Children's birthday parties are a minefield these days, aren't they? From sending invoices to the families who fail to turn up to your little one's party, to catering for those kids who aren't allowed within a one mile radius of sugar, it seems there's an endless list of difficult decisions to be made before you throw a birthday bash.
I say bring back the days when all you needed for a party was your friends, some cake and jelly, plus a few rounds of pass the parcel and musical statues. Now we're all scouring the internet for weeks in search of the perfect Disney Frozen party accessories, or watching YouTube tutorials to learn how to craft snowflakes from spun sugar.

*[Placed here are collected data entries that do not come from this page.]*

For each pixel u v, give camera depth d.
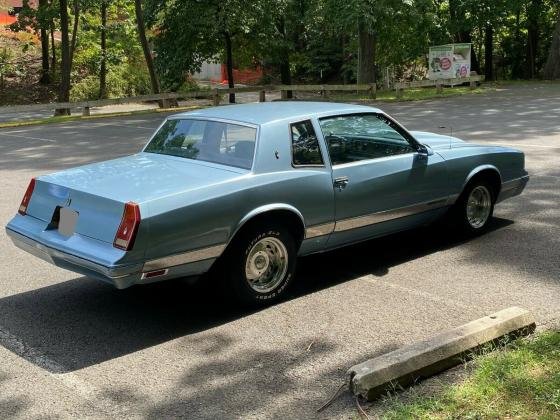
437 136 7.22
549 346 3.98
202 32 29.77
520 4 33.38
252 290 4.95
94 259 4.34
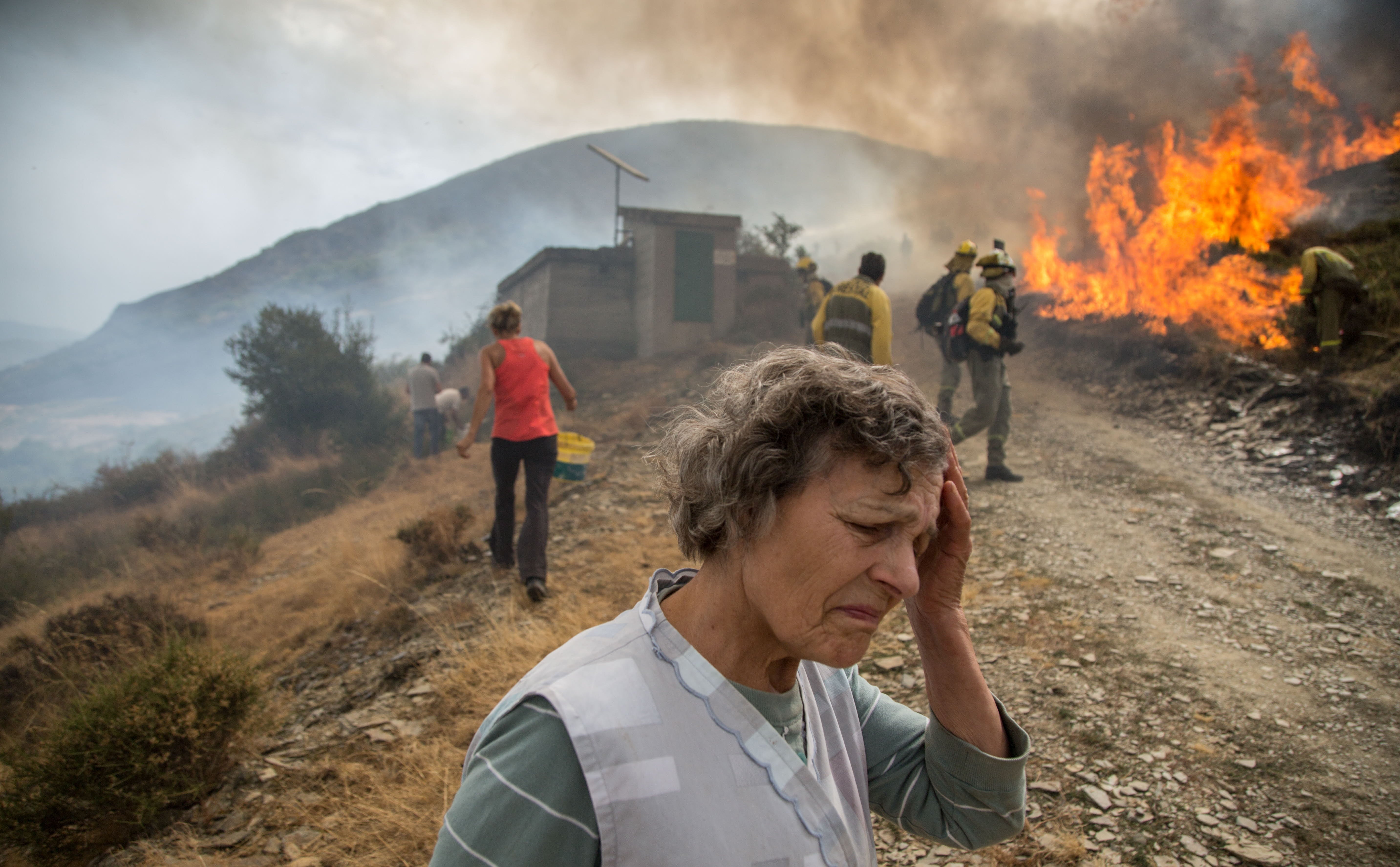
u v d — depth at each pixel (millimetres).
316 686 3943
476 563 5301
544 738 765
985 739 1041
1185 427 7398
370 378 15188
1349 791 2529
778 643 901
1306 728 2867
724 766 792
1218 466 6316
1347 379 6668
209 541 9297
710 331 16922
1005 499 5836
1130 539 4883
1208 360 8188
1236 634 3602
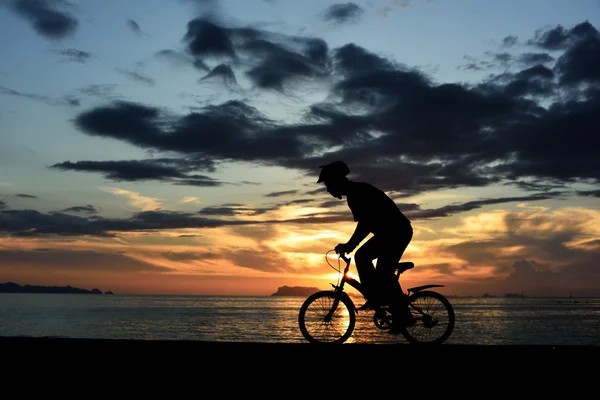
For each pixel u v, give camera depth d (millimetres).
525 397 4441
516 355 4500
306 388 4535
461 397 4465
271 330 76500
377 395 4492
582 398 4418
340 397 4527
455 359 4504
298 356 4566
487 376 4457
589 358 4457
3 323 103000
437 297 6676
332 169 6691
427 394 4480
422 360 4516
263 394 4562
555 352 4508
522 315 153250
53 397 4723
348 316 6688
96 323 101312
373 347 4641
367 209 6543
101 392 4680
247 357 4602
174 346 4711
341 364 4547
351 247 6605
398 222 6496
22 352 4770
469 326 95938
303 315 6742
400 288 6551
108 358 4699
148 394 4648
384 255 6449
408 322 6484
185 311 172250
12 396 4723
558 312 184875
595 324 102625
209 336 65250
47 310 183875
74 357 4734
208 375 4609
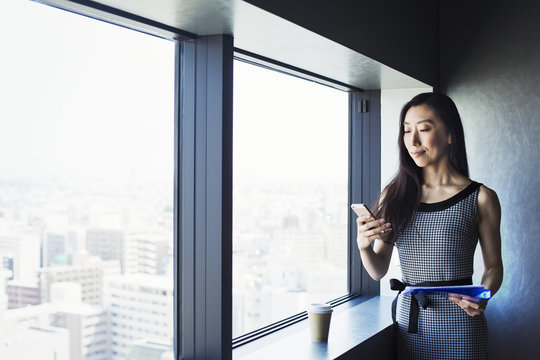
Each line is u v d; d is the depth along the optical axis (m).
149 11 1.66
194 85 1.93
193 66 1.93
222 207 1.88
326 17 2.04
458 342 2.00
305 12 1.89
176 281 1.94
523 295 3.00
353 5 2.25
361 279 3.20
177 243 1.94
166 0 1.56
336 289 3.06
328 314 2.27
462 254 2.01
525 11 3.01
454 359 2.01
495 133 3.08
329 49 2.22
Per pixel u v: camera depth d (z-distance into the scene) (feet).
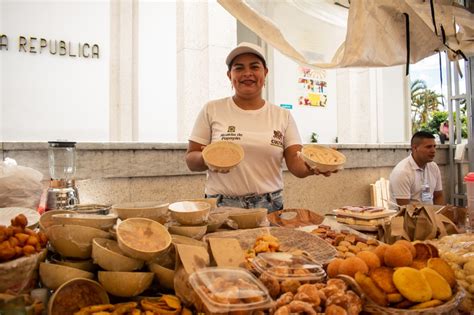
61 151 7.27
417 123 36.14
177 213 3.32
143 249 2.56
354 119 21.03
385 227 4.57
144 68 14.51
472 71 13.88
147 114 14.57
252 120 6.43
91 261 2.77
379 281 2.59
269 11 7.38
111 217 2.96
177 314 2.43
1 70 12.55
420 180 10.47
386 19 6.65
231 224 4.09
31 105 13.03
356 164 13.32
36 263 2.59
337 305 2.30
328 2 8.01
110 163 8.14
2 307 2.13
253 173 6.26
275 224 5.00
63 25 13.47
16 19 12.72
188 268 2.55
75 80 13.70
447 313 2.53
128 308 2.45
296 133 6.73
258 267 2.76
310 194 11.96
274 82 25.48
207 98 12.01
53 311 2.31
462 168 16.79
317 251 3.53
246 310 2.14
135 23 14.37
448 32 6.97
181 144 9.13
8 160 6.09
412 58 7.44
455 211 5.43
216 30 12.01
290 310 2.20
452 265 3.37
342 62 6.90
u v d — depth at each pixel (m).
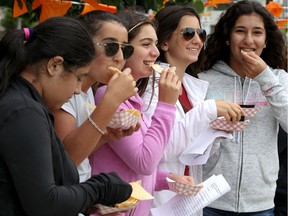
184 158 5.30
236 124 5.34
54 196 3.16
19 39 3.37
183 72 5.89
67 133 4.07
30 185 3.10
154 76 5.15
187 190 4.84
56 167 3.37
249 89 6.25
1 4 6.21
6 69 3.32
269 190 6.16
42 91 3.45
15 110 3.15
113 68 4.27
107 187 3.48
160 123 4.55
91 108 4.38
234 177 6.03
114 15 4.54
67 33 3.42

Pinterest has a lot to answer for. I blame celeb parents, too. With their more-money-than-sense approach to parties for their beloved offspring they're leading us all astray, making us fall for the myth that a child's birthday party needs a colour-scheme, gift inventory for birthday presents (remember Myleene Klass' backlash against that?) and at least one special guest appearance.
But one mum thinks this is all perfectly reasonable. Metro reports:
"For some children, the definition of a treat is being bought a sweet after behaving well or getting a fiver extra in their pocket money for good grades. For others, it emerges, it involves getting ponies and red carpets for lavish birthday parties. And outspoken mum Sophie May Dixon is adamant that such luxuries are exactly what her children Princess Bliss (5) and Precious Bell (3) deserve."
Sophie told the show's presenters that she spent over £2,000 on her five-year-old daughter's last birthday party, arguing that spoiling a child is not the same as treating them.
Now, given that we're all pennywise parents, I'm going to wager that few of us spend anything like that on birthday parties for our kids.
So how much do you think is a reasonable budget for a child's birthday party? And if you had £2,000 burning a hole in your pocket, would you fork out for a pony party for your kid's birthday?